Kamble PS, Walker DR, Marx S, Harvey R, Uribe CL, Bunniran S, Collins J. Adherence and discontinuation rates of sofosbuvir-based regimens: modeling real world experience in a large managed care organization. Poster presented at the 2015 66th Annual Meeting of the American Association for the Study of Liver Diseases; November 2015. San Francisco, CA. [abstract] Hepatology. 2015 Oct; 62(S1):723A-4A. doi: 10.1002/hep.28228.


BACKGROUND: Discontinuation (DC) rates of sofosbuvir (SOF) based medications are generally very low in clinical trials (< 1%). Adherence (ADH) rates on the other hand are rarely reported in clinical trials.
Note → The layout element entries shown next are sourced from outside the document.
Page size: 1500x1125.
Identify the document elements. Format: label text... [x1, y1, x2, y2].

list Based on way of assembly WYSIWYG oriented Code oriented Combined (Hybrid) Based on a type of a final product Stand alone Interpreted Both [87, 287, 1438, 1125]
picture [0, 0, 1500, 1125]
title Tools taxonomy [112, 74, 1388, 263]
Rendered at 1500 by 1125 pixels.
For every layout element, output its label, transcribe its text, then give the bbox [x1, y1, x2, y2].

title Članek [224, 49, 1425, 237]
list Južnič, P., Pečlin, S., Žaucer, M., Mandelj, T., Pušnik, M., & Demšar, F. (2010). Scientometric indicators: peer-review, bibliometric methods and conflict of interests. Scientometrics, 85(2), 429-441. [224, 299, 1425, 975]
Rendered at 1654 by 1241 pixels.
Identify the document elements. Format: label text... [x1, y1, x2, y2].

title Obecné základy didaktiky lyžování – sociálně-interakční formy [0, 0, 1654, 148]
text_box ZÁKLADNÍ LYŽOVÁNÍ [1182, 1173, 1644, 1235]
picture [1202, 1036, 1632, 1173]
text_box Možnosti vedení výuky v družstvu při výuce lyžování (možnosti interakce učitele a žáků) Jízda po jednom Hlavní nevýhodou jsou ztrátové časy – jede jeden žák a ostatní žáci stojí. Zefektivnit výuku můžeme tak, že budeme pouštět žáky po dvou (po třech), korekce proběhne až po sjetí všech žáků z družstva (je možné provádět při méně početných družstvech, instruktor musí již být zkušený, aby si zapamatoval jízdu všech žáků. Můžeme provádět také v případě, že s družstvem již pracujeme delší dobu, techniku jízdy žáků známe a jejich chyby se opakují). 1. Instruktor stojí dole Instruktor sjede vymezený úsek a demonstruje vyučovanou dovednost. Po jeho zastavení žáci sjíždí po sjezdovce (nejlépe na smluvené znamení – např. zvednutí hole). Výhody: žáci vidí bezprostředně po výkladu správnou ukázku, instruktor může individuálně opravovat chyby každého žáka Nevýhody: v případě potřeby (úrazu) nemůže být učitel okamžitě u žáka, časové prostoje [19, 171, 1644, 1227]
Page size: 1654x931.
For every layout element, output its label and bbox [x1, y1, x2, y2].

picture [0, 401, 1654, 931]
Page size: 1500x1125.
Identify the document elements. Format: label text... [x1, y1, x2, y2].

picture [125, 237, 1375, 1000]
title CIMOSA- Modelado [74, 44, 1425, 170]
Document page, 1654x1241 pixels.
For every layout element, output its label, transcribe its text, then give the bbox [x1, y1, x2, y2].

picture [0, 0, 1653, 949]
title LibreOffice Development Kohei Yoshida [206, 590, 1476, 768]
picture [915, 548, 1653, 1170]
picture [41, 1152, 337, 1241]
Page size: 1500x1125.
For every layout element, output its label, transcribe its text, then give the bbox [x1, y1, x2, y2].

Only a handful of studies have examined this issue outside of clinical trials, however, those studies did not comprehensively attempt to adjust for factors that may impact DC and ADH rates.

OBJECTIVES: The objective was to assess medication ADH and DC rates in SOF-based regimens and identify factors potentially associated with poor ADH and DC rates in patients with the hepatitis C virus (HCV).

METHODS: A retrospective cohort study using administrative claims data from a large managed care organization from May 2013 to Sept 2014. Plan types included Medicare Advantage Prescription Drug (MAPD) and commercial (COM) which provide medical and pharmacy benefits. The study cohort included patients initiating 12 or 24-week treatment on SOF. The index date was defined as the first prescription fill date for SOF from Nov 2013 to March or May 2014 with a follow up period of 12 or 24 weeks. Continuous enrollment for 6 months pre-index and 4 or 6 months post index date was required. ADH was calculated using proportion of days covered (PDC). Patients with at least 85% PDC were categorized as adherent. Patients were deemed discontinued if a gap of > 14 days exists between fills. Regression analyses were conducted to identify baseline covariates associated with ADH or DC among plan members. Covariates included age, gender, risk score, plan type, geographic region, treatment co-pay, prior treatment experience, use of interferon, treatment duration and baseline healthcare use and costs.

RESULTS: In total, 514 MAPD and 63 COM members initiated HCV treatment with DAA. Patients were 63% male, mean age of 60 years, 84% on 12-week treatment, and 36% of SOF members were also on peginteferon. The discontinuation rate was 18% and the percent of members considered non-adherent was 14%. Based on the regression analysis, only older age, higher comorbidity risk score and use of peginterferon were significantly positively associated with non-adherence after controlling for other covariates. For 12-week treatment patients, being in a non-HMO plan or in Medicare were predictors of being at lower risk of medication discontinuation.

CONCLUSIONS: In a real world setting, 14% of members on a new DAA are not adherent and 18% had fill gaps greater than 14 days. Sicker, older members are less likely to be adherent, whereas non-HMO and MAPD members have lower risk of discontinuation. Additional patient support may be needed to optimize ADH in these patients.